**Problems to solve**
(a) From the article on the Nashville Predators below, print the passage from "What makes this" to "catastrophic at worst.".
(b) In the article on the Nashville Predators below, what record did the team finish with in the 2024-25 campaign?

**Text**
<<<<
The pressure on Andrew Brunette has reached a boiling point that few could have predicted when he was hired. Through the first 20 games of the 2025-26 season, Nashville has posted a dismal 6-10-4 record, anchoring them to the bottom of the Central Division. A recent 1-6-2 slide has done little to quell the panic inside Bridgestone Arena, where expectations were sky-high following an aggressive offseason spending spree.

NHL insider Frank Seravalli has noted that the Predators are in dire need of “significant changes,” identifying a coaching switch as one of the easiest logistical options available to Trotz. Sources close to the team describe the atmosphere as possessing a “toxic energy,” with morale hitting an all-time low. The disconnect between the roster’s paper potential and actual performance has created a scenario where something must give—and in professional sports, the head coach is almost always the first domino to fall.

A disastrous season that sealed the narrative

The 2024-25 campaign served as a harsh wake-up call for Nashville, concluding with a disappointing 30-44-8 record that saw the Preds miss the postseason entirely. This marked a stunning reversal from the previous season’s success, when the team posted a 47-30-5 mark with 99 points and earned a playoff berth. The roster remained largely intact, yet the results fell off a cliff.

What makes this record particularly damning is the context in which it occurred. General manager Barry Trotz had just orchestrated one of the franchise’s most ambitious free-agent hauls, bringing in high-pedigree veterans like Steven Stamkos, Jonathan Marchessault and Brady Skjei. The mandate was clear: win now. Instead, the organization finds itself mired in a regression that has baffled analysts and enraged a fanbase hungry for success.

The heavy investment gone wrong

The Predators’ front office committed significant financial resources to veteran talent, with the express purpose of competing for a Stanley Cup. Stamkos, Marchessault and Skjei were brought in to provide leadership, scoring, and championship experience. On paper, Nashville looked like a formidable contender. On the ice, the integration has been clunky at best, catastrophic at worst.

These players were sold on a vision of immediate competitiveness. As their careers enter their twilight years, that urgency creates a razor-thin margin for error. When a team loaded with veteran talent starts sliding, the pressure cooker effect is immediate. The veterans are frustrated, the system isn’t clicking, and the results have simply not materialized in any meaningful way.
>>>>
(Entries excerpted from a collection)
<<<<
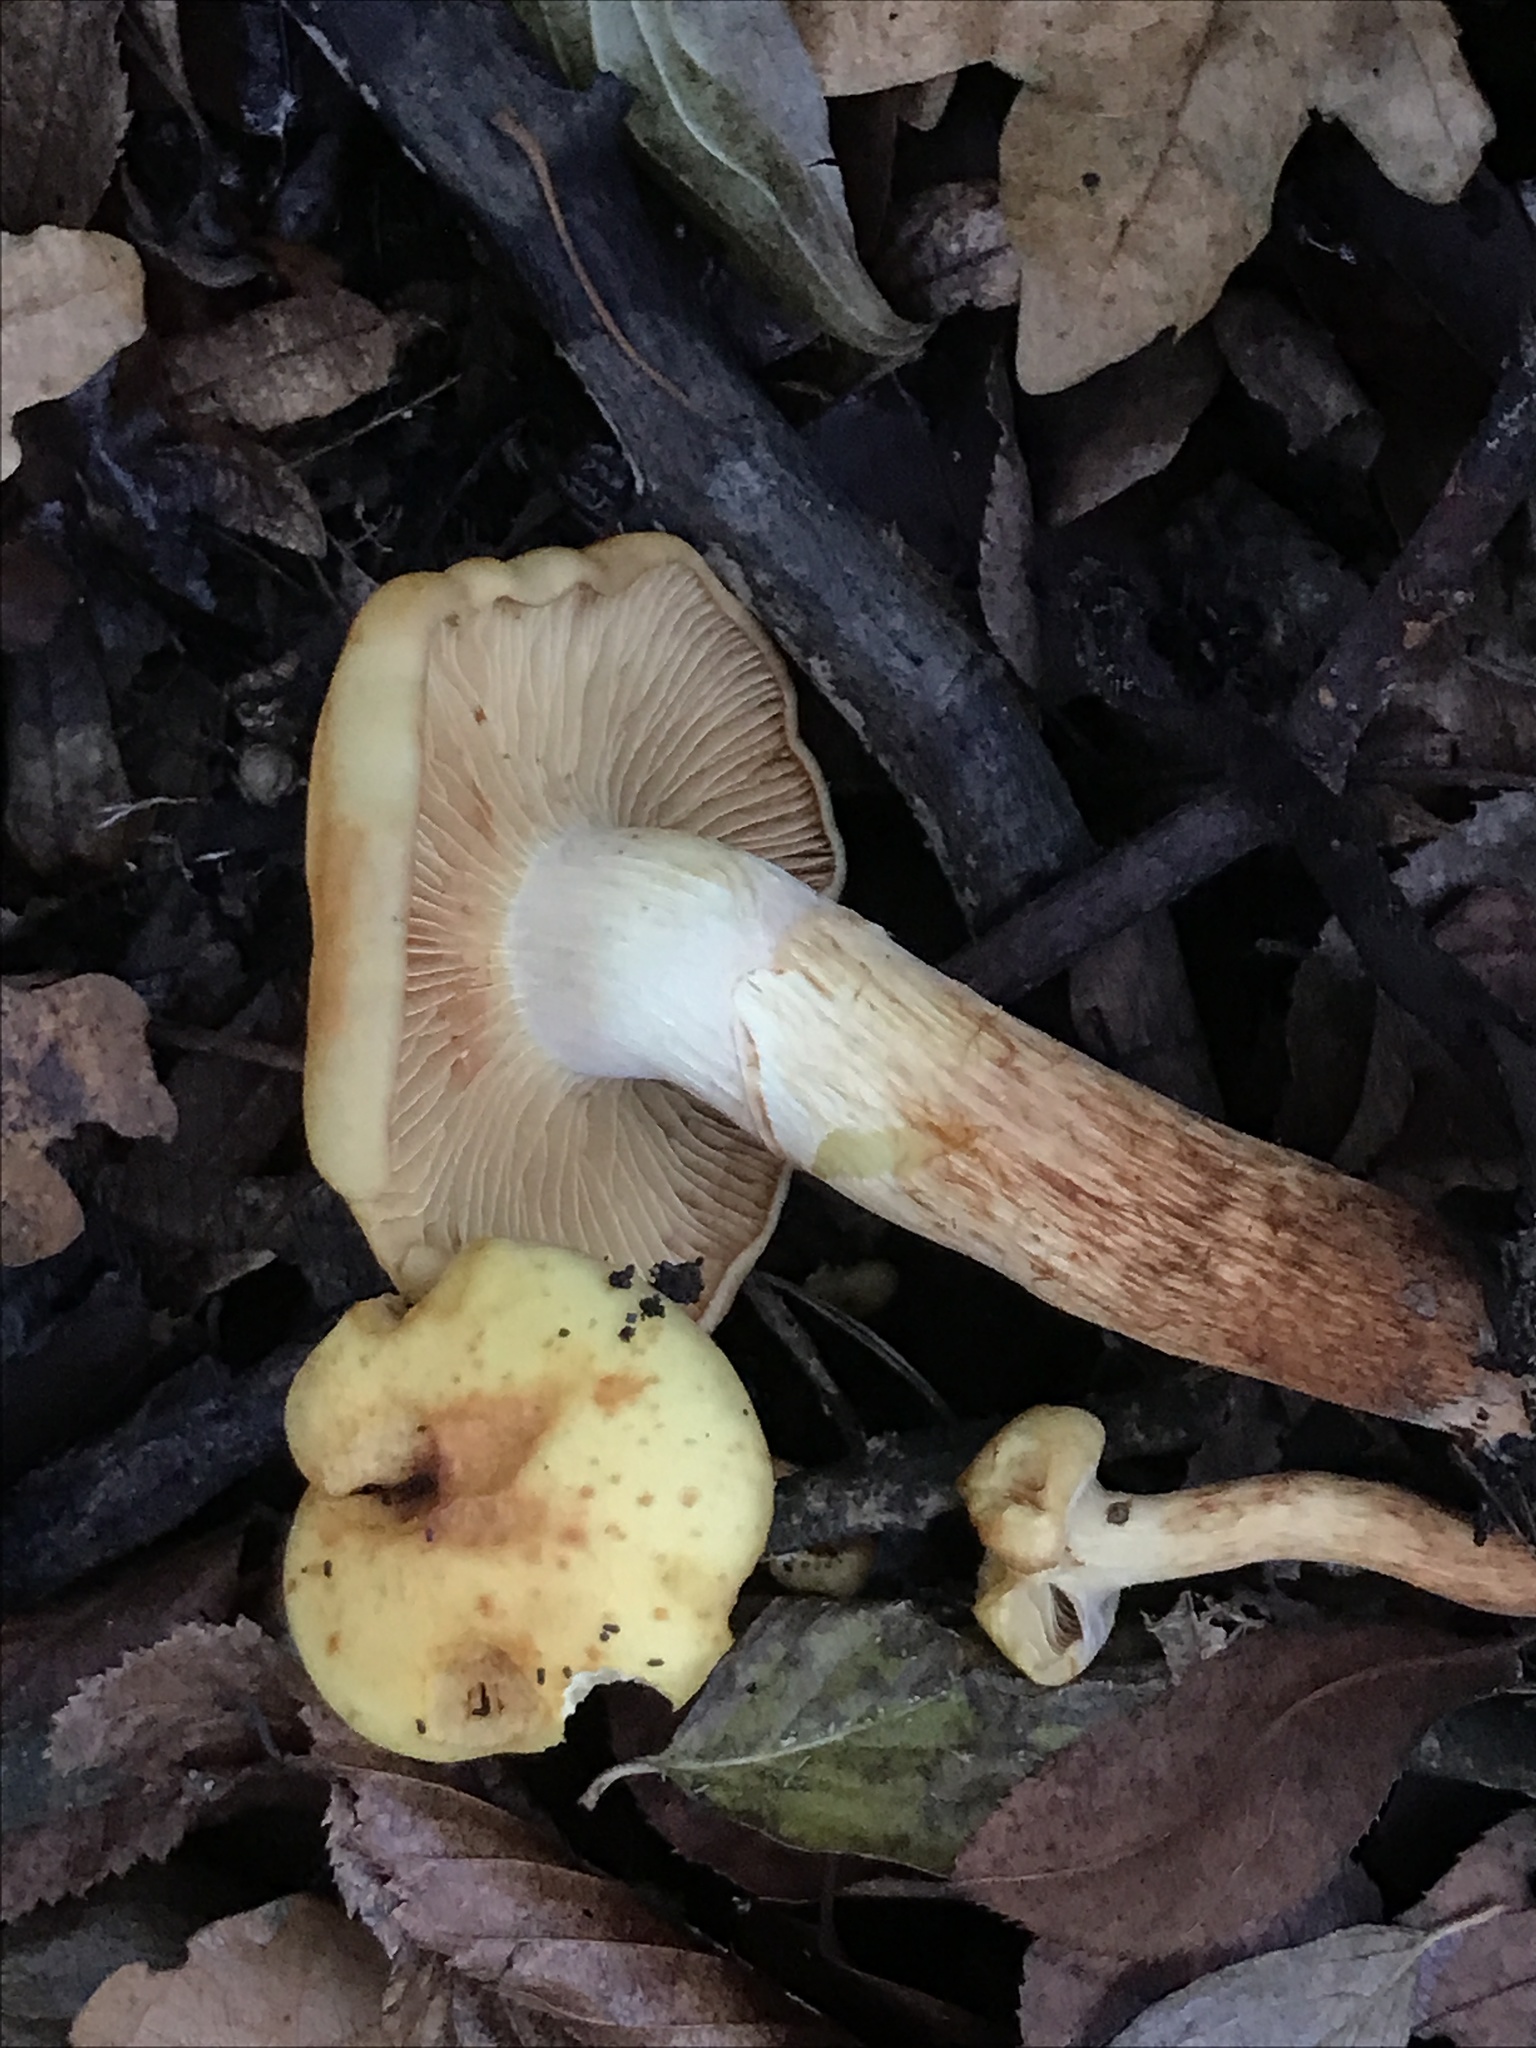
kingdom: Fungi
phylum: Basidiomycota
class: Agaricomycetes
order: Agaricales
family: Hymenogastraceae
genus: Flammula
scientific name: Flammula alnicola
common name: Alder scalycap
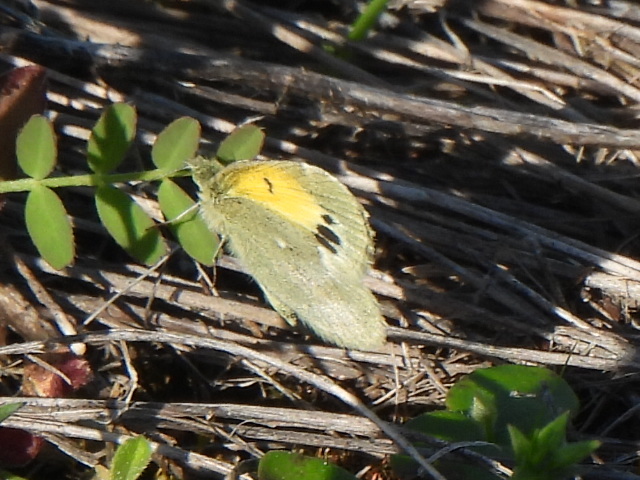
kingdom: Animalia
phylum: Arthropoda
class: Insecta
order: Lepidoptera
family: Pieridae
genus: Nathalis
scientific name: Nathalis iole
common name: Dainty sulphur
>>>>
<<<<
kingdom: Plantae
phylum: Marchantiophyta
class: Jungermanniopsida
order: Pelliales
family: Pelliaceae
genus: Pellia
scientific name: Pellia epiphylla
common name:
>>>>
**Expected results**
(a)
What makes this record particularly damning is the context in which it occurred. General manager Barry Trotz had just orchestrated one of the franchise’s most ambitious free-agent hauls, bringing in high-pedigree veterans like Steven Stamkos, Jonathan Marchessault and Brady Skjei. The mandate was clear: win now. Instead, the organization finds itself mired in a regression that has baffled analysts and enraged a fanbase hungry for success.

The heavy investment gone wrong

The Predators’ front office committed significant financial resources to veteran talent, with the express purpose of competing for a Stanley Cup. Stamkos, Marchessault and Skjei were brought in to provide leadership, scoring, and championship experience. On paper, Nashville looked like a formidable contender. On the ice, the integration has been clunky at best, catastrophic at worst.

(b) Nashville finished the 2024-25 campaign with a 30-44-8 record.